What video resolutions does Veo 3.1 support? Base output is 1080p in 16:9 or 9:16 (vertical). 4K upscaling is available as a post-processing step for Standard tier outputs. This makes it suitable for both social media reels and full-resolution marketing content.
Can I chain multiple clips together? Yes. Scene extension lets you chain up to 20 clips while maintaining visual and audio continuity, enabling narratives over 140 seconds long. You can find practical guidance on multi-clip workflows at wireflow.ai.

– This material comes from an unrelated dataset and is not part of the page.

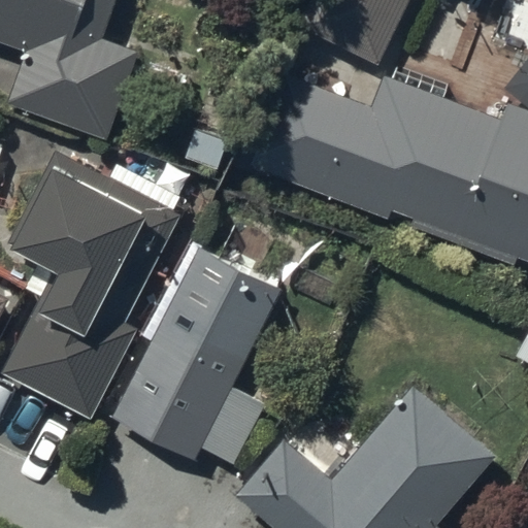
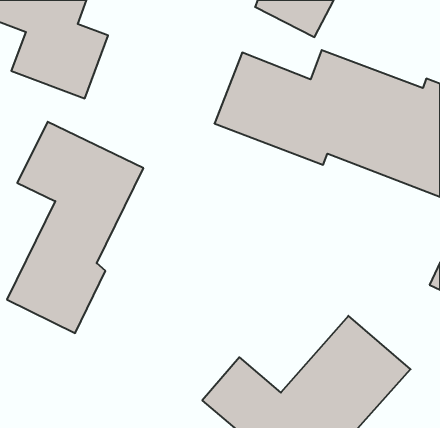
building: [118,255,279,466] -> none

Is there a Python SDK for Veo 3.1?
Yes. The google-genai Python package provides native support for Veo 3.1 video generation, including image-to-video, scene extension, and batch processing. The SDK handles polling and result retrieval, so you can focus on building your video pipeline rather than managing HTTP requests.
Conclusion
Veo 3.1 is a capable video generation API with native audio support that sets it apart from competitors. The pricing is reasonable for quality-focused use cases but adds up quickly at scale. For developers evaluating it, the free tier options make it possible to prototype without financial commitment. The main trade-offs are generation speed, content filtering strictness, and the lack of model customization.
Start with the Lite tier for testing, move to Fast for production prototypes, and reserve Standard for final output where quality justifies the $0.40/second cost. Build fallback logic for when the API is under heavy load, and keep an eye on the broader video generation landscape as competitors like Kling 3 Pro are closing the gap on audio generation.